Энн и сама именно так вела себя с больными. Когда приходится сотни раз объяснять людям, что у них повышенное давление, поневоле начинаешь делать это всегда одинаково. Так что тут она его понимала. Но большинство разговоров, которые вел Том, касались отвлеченных предметов. Его собеседники тоже подчинялись какому‑то алгоритму. Ежедневно он общался с десятками людей, но всегда в рамках своей «корпоративной личности». И он попал в ловушку. Тот человек, которым он был когда‑то, оказался погребенным под различными моделями поведения или, возможно, даже исчез. Безвозвратно. Мы меняемся лишь в одном направлении. Повернуть эту реку вспять нам не дано. Она полагала, что по‑прежнему любит Тома, пусть даже просто по привычке; разумеется, ее сознание также попало в ловушку собственных алгоритмов.
Но во всем этом, в том, как она воспринимала мужа, который сейчас чистил зубы в ванной, появилось нечто новое. Том совершил ошибку. Крупную человеческую ошибку. Он неправильно оценил какого‑то человека. Может, Марца, а может, кого‑то другого. То был чрезвычайно серьезный просчет, сопряженный с громадным личным и профессиональным риском. И эти мысли привели ее к еще одному заключению.
Том колеблется, потому что у него нет подходящего алгоритма.
До недавних пор он не видел этой проблемы.
И он не знает, что делать.
23
Увесистая пачка деньжат в кармане. Виктор ощупывал шикарную котлету из сотенных, пока они с Ушастым шли к условленному месту – в его любимое заведение в центре города, на Бродвее. Оно не в пример лучше тех, что в Квинсе, Бруклине, Джерси, на Лонг‑Айленде: куда им до манхэттенских клубов, где обслуживают обеспеченных людей самых разных национальностей. Он кивнул вышибалам, обширным мужчинам в костюмах: вот они стоят, скрестив на груди руки, расставив ноги, и осматривают каждого посетителя так, чтобы он ощутил этот осмотр. Вик их не боялся. Когда он был помоложе, он сам работал вышибалой в одном клубе. Еще в восьмидесятые. Большинство из этих парней трахались с какой‑нибудь из барных девчонок, возможно, продавали им амфетамины – их еще называют кристаллами. Ушастый топал впереди, вокруг гремела музыка. Вдали замаячила сцена, где три девушки вились вокруг шестов. В этом заведении около сотни столиков, и большинство из них заняты. Девочки, штук семьдесят пять, либо сидели рядом с клиентами, либо танцевали для них, либо прогуливались, высматривая себе работенку. Большинство в одних трусиках‑танга и туфлях на высоком каблуке. Каждая была красавицей на свой манер, это же Нью‑Йорк, девушки тут со всего света: черные, белые, латиноамериканки, азиатки, высокие, маленькие, пышечки, худышки, даже несколько совсем жирных – для любителей.
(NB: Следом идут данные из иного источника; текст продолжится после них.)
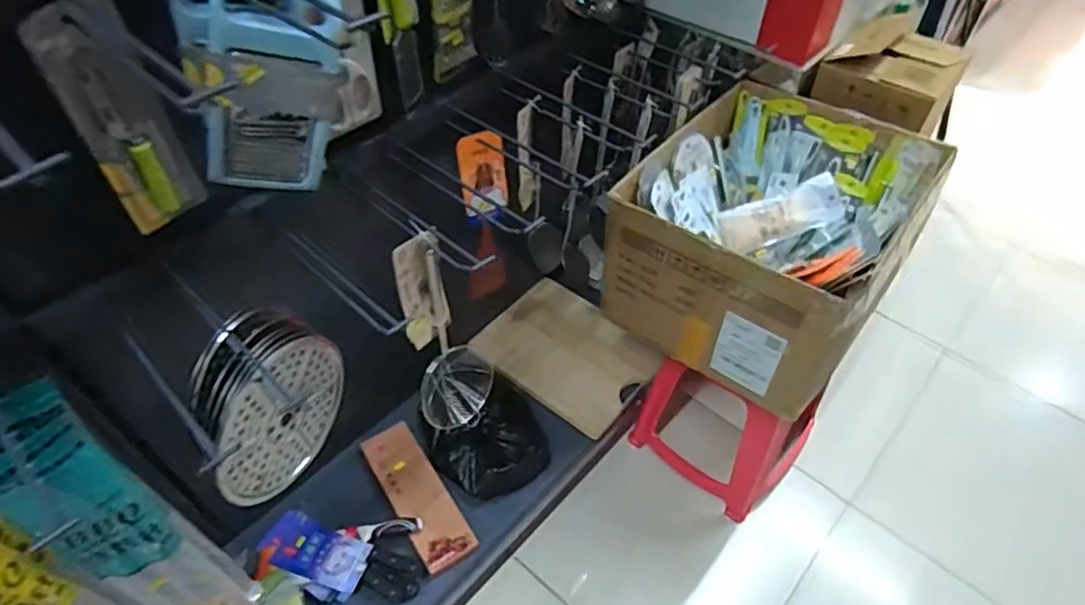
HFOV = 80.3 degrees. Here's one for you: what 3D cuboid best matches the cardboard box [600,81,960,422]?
[{"bbox_3d":[0.411,-0.129,1.175,0.415,0.293,0.487,31,56,24],"label":"cardboard box"}]

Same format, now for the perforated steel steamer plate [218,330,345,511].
[{"bbox_3d":[-0.318,0.144,0.798,0.012,0.196,0.210,18,51,15],"label":"perforated steel steamer plate"}]

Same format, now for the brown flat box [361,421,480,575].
[{"bbox_3d":[-0.260,0.392,1.332,0.110,0.018,0.331,-27,54,-22],"label":"brown flat box"}]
Они с Ушастым уселись. Подошла официантка. Ничего, но с девушками, которые танцевали, – не сравнить.
– Что желаете?
– Водку со льдом, – заказал Ушастый.
– Две, – уточнил Виктор.
– Ну так слушай, Вик, я тут сегодня потолковал кое с кем, – начал Ушастый. – Насчет тебя и твоих заморочек с этой бензоколонкой. Ребята все поняли, предложили перетереть.
Виктор кивнул:
– Хорошо, хорошо, спасибо.
Ни единому слову он не поверил. В лучшем случае Ушастый вообще ни с кем не говорил. В худшем – говорил, и теперь они знают, что возникла неувязка, и хотят избавиться от Вика. Он ведь не дурак. Он их обставит, у него есть свой план. И сейчас он видел ее, как раз то, что нужно, Ушастый любит этот тип. Виктор поманил ее – миниатюрную блондинку с большими глазами и еще более выдающейся грудью. И соски отличные – маленькие и твердые, как леденцы. Без макияжа он дал бы ей лет девятнадцать. Она улыбнулась ему, но он указал на Ушастого. Сейчас главное – правильно выбрать момент. Она подошла к ним, виляя бедрами.